November 23, 2023

Statutory Update:  Pay Transparency Act Reporting Requirements

Marino Sveinson & Armina Birdi (LR Advisor)

The Pay Transparency Regulation is now law. The Regulation details the information that affected employers must include in their annual pay transparency reports. For background please see our prior bulletins about the statutory requirements implemented this year pursuant to the Pay Transparency Act (“PTA”) that affect employers in British Columbia: B.C. Introduces the Pay Transparency Act; Pay Transparency Act Update.

As previously outlined, employers who, as of January 1st of the applicable year, have the following number of employees will be required to prepare a pay transparency report:[1]

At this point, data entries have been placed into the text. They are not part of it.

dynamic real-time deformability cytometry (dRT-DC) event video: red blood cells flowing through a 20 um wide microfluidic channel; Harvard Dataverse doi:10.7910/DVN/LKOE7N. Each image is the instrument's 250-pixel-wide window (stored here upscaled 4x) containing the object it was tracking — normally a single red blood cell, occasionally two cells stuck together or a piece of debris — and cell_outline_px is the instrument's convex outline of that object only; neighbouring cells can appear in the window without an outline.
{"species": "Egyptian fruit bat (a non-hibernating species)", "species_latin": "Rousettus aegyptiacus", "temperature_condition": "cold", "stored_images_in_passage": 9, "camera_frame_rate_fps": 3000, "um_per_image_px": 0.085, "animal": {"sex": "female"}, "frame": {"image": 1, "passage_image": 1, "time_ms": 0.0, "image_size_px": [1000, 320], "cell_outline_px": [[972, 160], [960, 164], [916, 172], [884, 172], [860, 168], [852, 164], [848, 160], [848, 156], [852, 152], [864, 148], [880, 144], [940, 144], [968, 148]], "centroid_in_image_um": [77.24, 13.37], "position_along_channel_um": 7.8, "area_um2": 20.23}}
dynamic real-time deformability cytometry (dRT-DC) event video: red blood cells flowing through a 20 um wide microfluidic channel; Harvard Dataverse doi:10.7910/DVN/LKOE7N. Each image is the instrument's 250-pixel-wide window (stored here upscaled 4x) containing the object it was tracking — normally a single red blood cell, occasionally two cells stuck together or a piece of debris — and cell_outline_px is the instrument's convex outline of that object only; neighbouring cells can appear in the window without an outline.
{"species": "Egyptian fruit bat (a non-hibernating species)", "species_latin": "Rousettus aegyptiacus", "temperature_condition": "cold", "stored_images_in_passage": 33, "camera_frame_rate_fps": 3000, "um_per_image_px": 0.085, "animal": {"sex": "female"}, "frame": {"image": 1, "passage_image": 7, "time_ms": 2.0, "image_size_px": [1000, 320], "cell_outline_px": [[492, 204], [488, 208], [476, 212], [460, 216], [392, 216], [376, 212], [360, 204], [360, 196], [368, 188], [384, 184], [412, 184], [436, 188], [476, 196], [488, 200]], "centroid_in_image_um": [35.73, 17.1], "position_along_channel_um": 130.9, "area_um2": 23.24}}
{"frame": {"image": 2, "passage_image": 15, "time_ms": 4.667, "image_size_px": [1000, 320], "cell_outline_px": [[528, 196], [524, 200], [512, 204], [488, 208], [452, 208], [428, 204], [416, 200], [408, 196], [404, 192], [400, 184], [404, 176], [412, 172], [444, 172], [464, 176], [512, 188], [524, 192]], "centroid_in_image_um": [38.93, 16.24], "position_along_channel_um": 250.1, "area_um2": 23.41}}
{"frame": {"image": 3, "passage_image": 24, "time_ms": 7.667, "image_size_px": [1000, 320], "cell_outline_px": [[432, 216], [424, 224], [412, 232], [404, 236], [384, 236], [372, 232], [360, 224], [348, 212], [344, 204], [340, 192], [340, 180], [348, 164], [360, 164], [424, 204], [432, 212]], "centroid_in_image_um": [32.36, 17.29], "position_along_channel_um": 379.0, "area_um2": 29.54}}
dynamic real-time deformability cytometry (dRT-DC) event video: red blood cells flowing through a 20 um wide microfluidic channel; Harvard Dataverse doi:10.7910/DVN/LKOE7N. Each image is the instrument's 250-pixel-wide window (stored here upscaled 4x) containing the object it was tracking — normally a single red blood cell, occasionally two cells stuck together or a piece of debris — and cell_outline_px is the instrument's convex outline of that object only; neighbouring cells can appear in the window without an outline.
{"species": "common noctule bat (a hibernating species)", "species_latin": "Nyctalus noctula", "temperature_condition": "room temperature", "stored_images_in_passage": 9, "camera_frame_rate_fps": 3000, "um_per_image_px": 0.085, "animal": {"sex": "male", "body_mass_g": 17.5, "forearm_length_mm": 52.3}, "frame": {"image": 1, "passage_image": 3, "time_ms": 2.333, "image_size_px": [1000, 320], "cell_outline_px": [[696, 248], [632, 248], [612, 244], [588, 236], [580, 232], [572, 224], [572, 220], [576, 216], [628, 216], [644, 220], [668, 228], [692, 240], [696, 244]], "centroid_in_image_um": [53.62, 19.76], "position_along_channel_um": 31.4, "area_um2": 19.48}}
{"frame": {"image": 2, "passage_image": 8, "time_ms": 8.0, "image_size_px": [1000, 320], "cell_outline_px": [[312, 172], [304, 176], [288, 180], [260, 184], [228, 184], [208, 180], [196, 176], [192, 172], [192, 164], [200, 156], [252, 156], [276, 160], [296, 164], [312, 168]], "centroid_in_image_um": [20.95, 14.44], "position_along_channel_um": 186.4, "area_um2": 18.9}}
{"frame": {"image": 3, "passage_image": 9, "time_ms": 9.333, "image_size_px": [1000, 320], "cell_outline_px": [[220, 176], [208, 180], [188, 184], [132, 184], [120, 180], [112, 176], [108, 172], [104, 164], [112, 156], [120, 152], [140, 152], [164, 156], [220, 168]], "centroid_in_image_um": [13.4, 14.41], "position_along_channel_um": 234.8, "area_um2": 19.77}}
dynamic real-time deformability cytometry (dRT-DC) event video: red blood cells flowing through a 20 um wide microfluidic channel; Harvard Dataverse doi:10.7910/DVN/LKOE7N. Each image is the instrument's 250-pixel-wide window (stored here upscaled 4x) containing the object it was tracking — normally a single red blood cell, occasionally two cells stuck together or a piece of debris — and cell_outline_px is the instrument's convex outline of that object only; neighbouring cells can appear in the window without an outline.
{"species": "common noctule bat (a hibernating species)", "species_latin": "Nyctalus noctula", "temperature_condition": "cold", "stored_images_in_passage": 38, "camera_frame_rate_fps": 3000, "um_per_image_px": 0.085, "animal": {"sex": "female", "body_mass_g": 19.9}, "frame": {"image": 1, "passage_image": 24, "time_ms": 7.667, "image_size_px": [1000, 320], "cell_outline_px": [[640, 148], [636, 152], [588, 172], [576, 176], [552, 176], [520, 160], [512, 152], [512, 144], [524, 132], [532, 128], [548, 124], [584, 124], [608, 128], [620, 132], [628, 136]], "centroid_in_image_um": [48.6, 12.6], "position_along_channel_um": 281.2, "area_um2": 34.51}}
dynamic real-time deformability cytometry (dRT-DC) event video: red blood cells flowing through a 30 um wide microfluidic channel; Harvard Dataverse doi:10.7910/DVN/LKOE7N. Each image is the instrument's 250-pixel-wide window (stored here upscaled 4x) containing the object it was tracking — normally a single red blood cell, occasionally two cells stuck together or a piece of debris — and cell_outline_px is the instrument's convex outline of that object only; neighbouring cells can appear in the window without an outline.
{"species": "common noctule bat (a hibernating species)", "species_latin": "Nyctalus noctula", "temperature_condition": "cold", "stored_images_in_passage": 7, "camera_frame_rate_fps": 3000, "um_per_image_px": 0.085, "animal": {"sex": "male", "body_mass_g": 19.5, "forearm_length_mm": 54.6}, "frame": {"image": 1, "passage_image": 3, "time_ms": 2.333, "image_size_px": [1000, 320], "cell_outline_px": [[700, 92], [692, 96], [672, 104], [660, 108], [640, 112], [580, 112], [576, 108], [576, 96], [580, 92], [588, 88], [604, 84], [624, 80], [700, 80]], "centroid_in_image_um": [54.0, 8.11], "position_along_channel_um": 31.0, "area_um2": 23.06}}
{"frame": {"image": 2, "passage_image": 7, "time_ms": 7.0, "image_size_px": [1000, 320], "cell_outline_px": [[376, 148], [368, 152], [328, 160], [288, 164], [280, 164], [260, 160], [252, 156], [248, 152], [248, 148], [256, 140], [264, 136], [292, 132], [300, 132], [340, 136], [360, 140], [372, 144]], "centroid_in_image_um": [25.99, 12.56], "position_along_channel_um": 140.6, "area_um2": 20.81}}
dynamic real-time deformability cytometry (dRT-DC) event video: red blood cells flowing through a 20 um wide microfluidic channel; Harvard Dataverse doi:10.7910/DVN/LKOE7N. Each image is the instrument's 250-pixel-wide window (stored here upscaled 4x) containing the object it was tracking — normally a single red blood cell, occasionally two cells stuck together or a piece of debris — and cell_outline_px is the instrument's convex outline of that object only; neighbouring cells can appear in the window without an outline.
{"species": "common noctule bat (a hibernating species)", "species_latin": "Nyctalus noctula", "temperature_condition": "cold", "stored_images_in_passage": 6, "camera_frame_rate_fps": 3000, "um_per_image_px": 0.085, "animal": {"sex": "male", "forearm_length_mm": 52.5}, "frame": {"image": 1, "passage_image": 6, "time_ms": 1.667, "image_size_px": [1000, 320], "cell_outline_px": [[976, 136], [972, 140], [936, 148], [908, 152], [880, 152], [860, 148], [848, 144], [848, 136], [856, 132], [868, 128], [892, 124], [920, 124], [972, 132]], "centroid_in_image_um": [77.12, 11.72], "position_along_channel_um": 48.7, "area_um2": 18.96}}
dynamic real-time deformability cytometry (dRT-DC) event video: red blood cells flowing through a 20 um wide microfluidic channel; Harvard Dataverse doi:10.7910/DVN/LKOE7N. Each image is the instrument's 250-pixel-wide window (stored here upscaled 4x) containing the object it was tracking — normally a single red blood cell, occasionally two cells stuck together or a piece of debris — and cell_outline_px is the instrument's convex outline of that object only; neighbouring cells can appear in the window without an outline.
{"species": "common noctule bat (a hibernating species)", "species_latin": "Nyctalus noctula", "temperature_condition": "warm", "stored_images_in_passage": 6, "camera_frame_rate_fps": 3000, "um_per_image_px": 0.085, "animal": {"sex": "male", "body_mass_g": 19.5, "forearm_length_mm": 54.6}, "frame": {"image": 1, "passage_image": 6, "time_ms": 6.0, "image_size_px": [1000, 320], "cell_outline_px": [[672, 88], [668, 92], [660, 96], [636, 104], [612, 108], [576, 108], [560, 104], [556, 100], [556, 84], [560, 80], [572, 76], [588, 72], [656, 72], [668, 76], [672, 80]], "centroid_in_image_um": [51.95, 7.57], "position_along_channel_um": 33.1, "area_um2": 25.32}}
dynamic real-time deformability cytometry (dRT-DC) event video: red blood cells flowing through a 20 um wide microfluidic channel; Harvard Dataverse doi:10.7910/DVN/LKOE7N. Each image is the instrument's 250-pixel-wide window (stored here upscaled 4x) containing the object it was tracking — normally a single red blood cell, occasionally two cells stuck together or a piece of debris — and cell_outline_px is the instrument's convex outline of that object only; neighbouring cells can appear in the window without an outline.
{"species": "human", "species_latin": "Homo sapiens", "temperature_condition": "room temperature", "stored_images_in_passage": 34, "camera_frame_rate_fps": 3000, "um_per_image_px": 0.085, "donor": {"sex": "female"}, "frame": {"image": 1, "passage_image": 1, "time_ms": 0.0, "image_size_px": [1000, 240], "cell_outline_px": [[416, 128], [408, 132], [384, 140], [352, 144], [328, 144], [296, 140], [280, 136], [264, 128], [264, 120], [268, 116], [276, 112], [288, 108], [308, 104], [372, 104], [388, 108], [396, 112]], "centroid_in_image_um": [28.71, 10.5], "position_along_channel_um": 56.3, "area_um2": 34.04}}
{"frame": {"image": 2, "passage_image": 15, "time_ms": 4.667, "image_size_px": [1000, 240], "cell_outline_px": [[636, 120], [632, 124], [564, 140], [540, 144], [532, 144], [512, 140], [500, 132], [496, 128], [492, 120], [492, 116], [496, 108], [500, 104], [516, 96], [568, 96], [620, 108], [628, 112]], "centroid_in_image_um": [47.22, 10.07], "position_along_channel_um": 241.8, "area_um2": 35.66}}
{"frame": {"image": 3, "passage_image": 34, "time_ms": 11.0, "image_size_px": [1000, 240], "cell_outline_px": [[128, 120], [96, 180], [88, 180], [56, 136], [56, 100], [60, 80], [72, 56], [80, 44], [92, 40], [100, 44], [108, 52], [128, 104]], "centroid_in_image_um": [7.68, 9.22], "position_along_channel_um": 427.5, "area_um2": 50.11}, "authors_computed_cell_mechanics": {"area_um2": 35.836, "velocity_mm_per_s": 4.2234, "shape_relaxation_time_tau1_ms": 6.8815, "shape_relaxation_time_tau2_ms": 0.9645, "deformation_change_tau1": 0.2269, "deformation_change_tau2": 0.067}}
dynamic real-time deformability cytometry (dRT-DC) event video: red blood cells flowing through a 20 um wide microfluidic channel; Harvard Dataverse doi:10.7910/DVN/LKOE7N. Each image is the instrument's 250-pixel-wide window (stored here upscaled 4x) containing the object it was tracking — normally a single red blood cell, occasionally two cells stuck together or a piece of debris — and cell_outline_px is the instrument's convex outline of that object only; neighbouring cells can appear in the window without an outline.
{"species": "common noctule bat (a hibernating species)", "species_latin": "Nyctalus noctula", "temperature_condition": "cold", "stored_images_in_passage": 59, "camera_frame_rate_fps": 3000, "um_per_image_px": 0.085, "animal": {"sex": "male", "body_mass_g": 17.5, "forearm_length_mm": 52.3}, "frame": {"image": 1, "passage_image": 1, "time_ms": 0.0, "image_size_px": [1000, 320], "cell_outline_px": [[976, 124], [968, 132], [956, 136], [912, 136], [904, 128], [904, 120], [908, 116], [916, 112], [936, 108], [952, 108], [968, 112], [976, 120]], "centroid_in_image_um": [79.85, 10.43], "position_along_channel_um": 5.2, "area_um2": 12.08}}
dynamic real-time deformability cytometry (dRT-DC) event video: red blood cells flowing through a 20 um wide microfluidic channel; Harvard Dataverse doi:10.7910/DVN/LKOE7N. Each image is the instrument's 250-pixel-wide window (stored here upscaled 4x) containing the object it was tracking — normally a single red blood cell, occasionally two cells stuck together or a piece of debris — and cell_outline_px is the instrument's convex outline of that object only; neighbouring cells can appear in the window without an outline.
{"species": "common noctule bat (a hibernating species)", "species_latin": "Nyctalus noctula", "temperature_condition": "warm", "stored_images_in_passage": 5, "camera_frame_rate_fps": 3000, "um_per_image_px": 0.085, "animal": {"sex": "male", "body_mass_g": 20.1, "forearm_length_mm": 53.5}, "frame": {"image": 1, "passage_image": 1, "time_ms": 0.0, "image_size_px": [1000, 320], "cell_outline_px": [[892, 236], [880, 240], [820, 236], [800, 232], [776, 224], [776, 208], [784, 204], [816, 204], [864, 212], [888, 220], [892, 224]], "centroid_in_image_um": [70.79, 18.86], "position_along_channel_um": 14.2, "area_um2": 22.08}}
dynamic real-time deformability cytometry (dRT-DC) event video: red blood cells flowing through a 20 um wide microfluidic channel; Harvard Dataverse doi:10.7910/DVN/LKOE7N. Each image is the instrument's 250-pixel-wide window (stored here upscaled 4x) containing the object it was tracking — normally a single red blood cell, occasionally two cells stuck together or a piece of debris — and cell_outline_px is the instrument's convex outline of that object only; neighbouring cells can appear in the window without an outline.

  • 2024: employers with 1,000 employees or more
  • 2025: employers with 300 employees or more
  • 2026: employers with 50 employees or more
  • 2027 onwards: a number that may be less than 50 as prescribed at the time by the provincial government

The Regulation sets out comprehensive requirements that must be followed closely to prepare pay transparency reports that contain the “prescribed information” required by the PTA.  In summary, employers must cover a 12-month period which can be the most recently completed financial year for the employer OR the preceding calendar year in which the report is prepared.  The Regulation establishes four gender categories for reporting: man, woman, non-binary and unknown. “Unknown” is a category for employees who do not identify with a gender category, do not wish to specify which gender category applies or in situations where the employer does not have information respecting the employee’s gender category.  Very importantly, the PTA requires a reporting employer “make reasonable efforts to collect the prescribed information from each employee” during the first year of the reporting period, each time an individual becomes an employee; as well as at least once every calendar year give each employee the opportunity to provide the gender they identify with or update such information.  The Regulation establishes that such information must be collected according to the Gender and Sex Data Standard.  However, employers must inform employees that disclosure of such gender information is voluntary.    

Aside from more basic information set out in the Regulation to be provided in an employer’s report, employers will have to determine a reference gender category for the purposes of carrying out mathematical calculations about the differences in pay among gender categories related to mean and median hourly rate of pay, bonus pay, overtime pay and overtime hours.  The percentage of employees in each gender category who received overtime and bonus pay must also be reported.  The report must also include a ranking distribution with respect to all employees from lowest hourly rate to highest hourly rate in each gender category.  However, for a gender category where there are 10 or more employees or there is only one gender category with more than 10 employees, some of the details are not required to be reported. 

In short, impacted employers must take diligent, careful and thorough steps to comply with the reporting obligations established by the PTA and its Regulation.

[1] Province of British Columbia, “Pay transparency reports”, online: Pay transparency laws in B.C.